Euro slides vs U.S. dollar as Greece concerns weigh

By Gertrude Chavez-Dreyfuss

NEW YORK (BestGrowthStock) – The euro retreated against the dollar on Thursday, snapping five straight days of gains, on worries about how potential aid for Greece would be disbursed.

As the single euro zone currency fell, the cost of insuring against a Greek default rose and the Greek/German government bond yield spread widened to near record levels.

Although European officials agreed on Sunday to make available 30 billion euros in loans and a further 15 billion coming from the International Monetary Fund, there are questions on how the rescue package would be implemented.

“There was all this talk from the capitals in Europe saying they have to pass legislation first in order to get the loans going,” said Richard Franulovich, senior currency strategist, at WestPac in New York. “Then Germany is saying Greece needs to approach it before it can pass legislation. That has caused a bit of consternation and concern.”

In late afternoon trading, the euro EUR=> fell 0.5 percent to $1.3579, not far from session lows at $1.3520, its lowest in about a week, according to Reuters data.

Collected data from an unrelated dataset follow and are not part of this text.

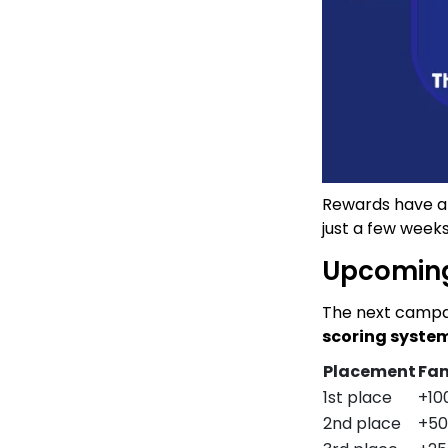
Rewards have alr
just a few weeks
Upcomin
The next campai
scoring syste
Placement
Fam
1st place
+10
2nd place
+50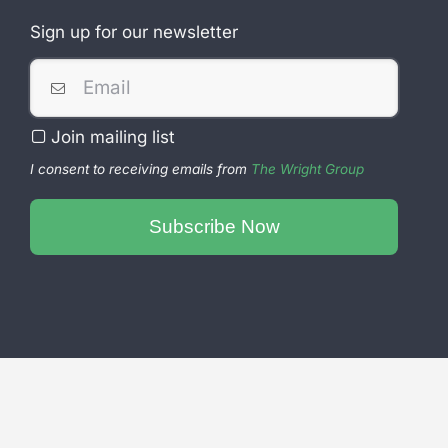
Sign up for our newsletter
Join mailing list
I consent to receiving emails from
The Wright Group
Email
Subscribe Now
Address
*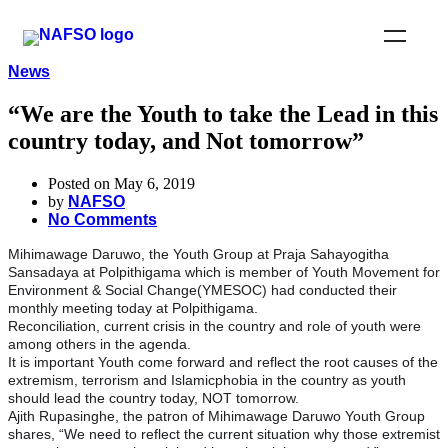
News
“We are the Youth to take the Lead in this
country today, and Not tomorrow”
Posted on May 6, 2019
by
NAFSO
No Comments
Mihimawage Daruwo, the Youth Group at Praja Sahayogitha
Sansadaya at Polpithigama which is member of Youth Movement for
Environment & Social Change(YMESOC) had conducted their
monthly meeting today at Polpithigama.
Reconciliation, current crisis in the country and role of youth were
among others in the agenda.
It is important Youth come forward and reflect the root causes of the
extremism, terrorism and Islamicphobia in the country as youth
should lead the country today, NOT tomorrow.
Ajith Rupasinghe, the patron of Mihimawage Daruwo Youth Group
shares, “We need to reflect the current situation why those extremist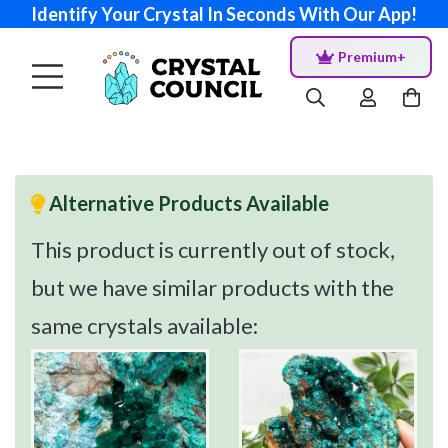
Identify Your Crystal In Seconds With Our App!
Premium+
Alternative Products Available
This product is currently out of stock,
but we have similar products with the
same crystals available:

Greece said on Thursday it is seeking talks with the EU, the European Central Bank, and the IMF on a multiyear economic program that could be backed by financial aid if the Greek government were to seek such assistance. ID:nATH005370

That failed to soothe the market as five-year Greek credit default swap prices rose to 455 basis points, exceeding a record closing high of 444 basis points hit a week ago.

“The real issue for Greece is access to liquidity,” said David Pierce, director of business development at GPS Capital Market in Salt Lake City, Utah.

“The fear is that nobody will be willing to loan anything. Greece has almost 12 billion euros worth of bonds maturing over the next 45 days and no money to pay the bill, which would require them to go back to the market and raise money.”

Sentiment toward the euro also deteriorated as the cost of insuring against a Portuguese default hit its highest since February after the European Commission on Wednesday said the country may need additional fiscal cuts this year.

Weighing on global sovereign debt markets is the risk other euro zone countries like Portugal or Spain suffer financing problems like those of Greece.

Mark Kiesel, who heads global credit research for Pacific Investment Management Co (PIMCO), the world’s largest bond fund manager, said on Thursday that because of the sovereign debt crisis affecting Greece and threatening to some other euro zone countries, the euro could fall to between $1.25 and $1.20 over the next 12 months from around $1.35 now.

The euro EURJPY=> also dropped 0.7 percent to 126.30 yen, after earlier slipping more than 1 percent to 125.84 yen.

The ICE Futures’ U.S. dollar index (Read more about the global trade. ) .DXY>, which tracks the greenback versus a basket of major currencies, rose 0.4 percent to 80.490, recovering from a four-week low of 80.031 hit on Wednesday.

The dollar found support after the Treasury Department said foreign purchases of U.S. securities rose in February as strong private sector demand helped reverse an overall capital outflow suffered during the prior month.

The greenback recovered from earlier losses triggered after strong Chinese growth data increased speculation of a yuan revaluation, which is seen as negative for the dollar against Asian currencies. ID:nBJL002018

Against the yen, the dollar was off 0.2 percent at 93.05 yen JPY=>, briefly dipping after a report showed U.S. initial jobless claims unexpectedly soared last week. ID:nN15325702

Separate data on Thursday showed a gauge of manufacturing in New York State rose to a six-month high in April, while U.S. industrial output rose less than expected in March.